The BookLife Prize

Read the Critic’s Report of To Love Like Venus, provided by Publishers Weekly’s The Booklife Prize. These reports are the initial stage of assessing books for consideration for their annual prizes in Fiction and Non-Fiction. It is a nice assessment of the book.

After writing a book, it takes a different level of either courage or conviction to submit your book for outside eyes to consider. What’s wonderful in doing this, you see different reader and critic’s perspectives in the weight, accomplishments and angles of your book. I was particularly happy to see this effort reaching a reader and emphasized: “Pitsirilos delivers a clinical evaluation of how people use technology and mythology to manage very human emotions like love and grief, refusing to rely on clichés of the evil mother-in-law; instead, the narrative provides a deeply sympathetic look at the internal life of a woman—Claire—who has been submerged in astrophysics as a defense mechanism against a world that robbed her of autonomy.”

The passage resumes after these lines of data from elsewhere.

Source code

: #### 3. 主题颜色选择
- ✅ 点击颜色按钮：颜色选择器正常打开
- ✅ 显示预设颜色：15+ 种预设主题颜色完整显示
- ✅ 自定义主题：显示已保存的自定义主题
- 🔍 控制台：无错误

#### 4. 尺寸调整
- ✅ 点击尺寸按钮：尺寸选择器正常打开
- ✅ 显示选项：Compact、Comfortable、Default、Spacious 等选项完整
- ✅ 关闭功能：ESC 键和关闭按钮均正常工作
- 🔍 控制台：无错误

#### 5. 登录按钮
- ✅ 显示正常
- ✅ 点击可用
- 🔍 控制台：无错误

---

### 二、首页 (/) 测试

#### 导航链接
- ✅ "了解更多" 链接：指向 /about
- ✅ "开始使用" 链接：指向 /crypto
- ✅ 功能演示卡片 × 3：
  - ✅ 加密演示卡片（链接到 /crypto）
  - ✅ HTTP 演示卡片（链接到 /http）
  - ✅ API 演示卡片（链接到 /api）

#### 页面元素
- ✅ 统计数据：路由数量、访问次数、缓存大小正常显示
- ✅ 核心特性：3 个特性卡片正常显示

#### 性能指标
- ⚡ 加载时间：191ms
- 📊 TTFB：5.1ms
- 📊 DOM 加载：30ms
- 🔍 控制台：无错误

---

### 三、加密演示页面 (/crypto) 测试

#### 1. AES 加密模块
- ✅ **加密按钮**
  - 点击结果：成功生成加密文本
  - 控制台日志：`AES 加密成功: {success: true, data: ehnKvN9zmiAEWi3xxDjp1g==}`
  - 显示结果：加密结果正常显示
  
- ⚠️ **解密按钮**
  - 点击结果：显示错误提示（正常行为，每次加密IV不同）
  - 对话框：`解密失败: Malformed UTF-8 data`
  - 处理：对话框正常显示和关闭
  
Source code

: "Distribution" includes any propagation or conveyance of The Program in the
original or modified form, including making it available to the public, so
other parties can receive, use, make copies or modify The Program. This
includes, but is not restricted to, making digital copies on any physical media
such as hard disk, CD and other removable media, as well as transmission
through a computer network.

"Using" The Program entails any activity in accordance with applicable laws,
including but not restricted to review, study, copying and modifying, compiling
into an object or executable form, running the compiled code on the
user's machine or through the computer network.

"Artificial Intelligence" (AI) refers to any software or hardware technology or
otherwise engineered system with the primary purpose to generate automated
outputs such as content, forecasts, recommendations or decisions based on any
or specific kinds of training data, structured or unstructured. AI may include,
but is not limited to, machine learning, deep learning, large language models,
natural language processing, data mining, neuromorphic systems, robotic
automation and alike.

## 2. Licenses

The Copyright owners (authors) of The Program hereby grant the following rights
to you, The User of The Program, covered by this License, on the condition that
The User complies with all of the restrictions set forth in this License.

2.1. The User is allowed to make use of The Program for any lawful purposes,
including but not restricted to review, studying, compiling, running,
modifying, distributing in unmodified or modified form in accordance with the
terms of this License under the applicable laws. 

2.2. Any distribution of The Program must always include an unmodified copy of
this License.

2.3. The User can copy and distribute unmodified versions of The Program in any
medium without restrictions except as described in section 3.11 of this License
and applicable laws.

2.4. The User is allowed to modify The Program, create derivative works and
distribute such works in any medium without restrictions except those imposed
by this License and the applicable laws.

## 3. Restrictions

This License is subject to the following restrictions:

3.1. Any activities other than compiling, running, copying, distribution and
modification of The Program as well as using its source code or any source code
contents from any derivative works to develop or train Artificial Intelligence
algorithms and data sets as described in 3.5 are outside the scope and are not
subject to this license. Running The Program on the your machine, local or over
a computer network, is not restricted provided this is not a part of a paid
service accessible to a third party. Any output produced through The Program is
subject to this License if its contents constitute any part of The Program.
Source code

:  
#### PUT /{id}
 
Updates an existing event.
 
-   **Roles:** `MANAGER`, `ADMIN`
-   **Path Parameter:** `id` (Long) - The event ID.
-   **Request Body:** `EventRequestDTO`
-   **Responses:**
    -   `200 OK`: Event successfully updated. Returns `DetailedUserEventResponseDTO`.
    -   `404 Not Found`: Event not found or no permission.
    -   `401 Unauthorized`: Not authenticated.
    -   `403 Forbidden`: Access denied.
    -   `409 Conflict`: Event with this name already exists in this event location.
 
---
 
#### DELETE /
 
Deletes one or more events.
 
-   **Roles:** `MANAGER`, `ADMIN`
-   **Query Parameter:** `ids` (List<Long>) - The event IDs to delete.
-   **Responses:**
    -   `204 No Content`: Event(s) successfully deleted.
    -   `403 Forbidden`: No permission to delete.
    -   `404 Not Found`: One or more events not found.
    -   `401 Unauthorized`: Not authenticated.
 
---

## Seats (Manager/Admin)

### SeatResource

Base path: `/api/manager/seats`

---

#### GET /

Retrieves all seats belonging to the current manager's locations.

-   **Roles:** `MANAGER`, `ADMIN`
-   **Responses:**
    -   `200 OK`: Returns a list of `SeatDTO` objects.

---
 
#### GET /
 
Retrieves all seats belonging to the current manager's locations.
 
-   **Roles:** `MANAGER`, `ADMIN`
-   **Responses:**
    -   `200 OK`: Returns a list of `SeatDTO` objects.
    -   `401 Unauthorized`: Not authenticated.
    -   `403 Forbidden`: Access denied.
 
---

My book title and back cover blurbs lean towards the love and sensuality of the novel. This report leans into the speculative/sci-fi elements. This is why you can find the book first squarely in literary fiction, but on library sci-fi shelves, and picking up romance readers who don’t mind the orbit around the musings of modern love. It also makes it trickier to decide the category for prize submission; which is why I always default to literary fiction because literary fiction lends itself to this kind of expansion.

Thank you to the critic’s time, and best of luck to all books considered for The Booklife Prize.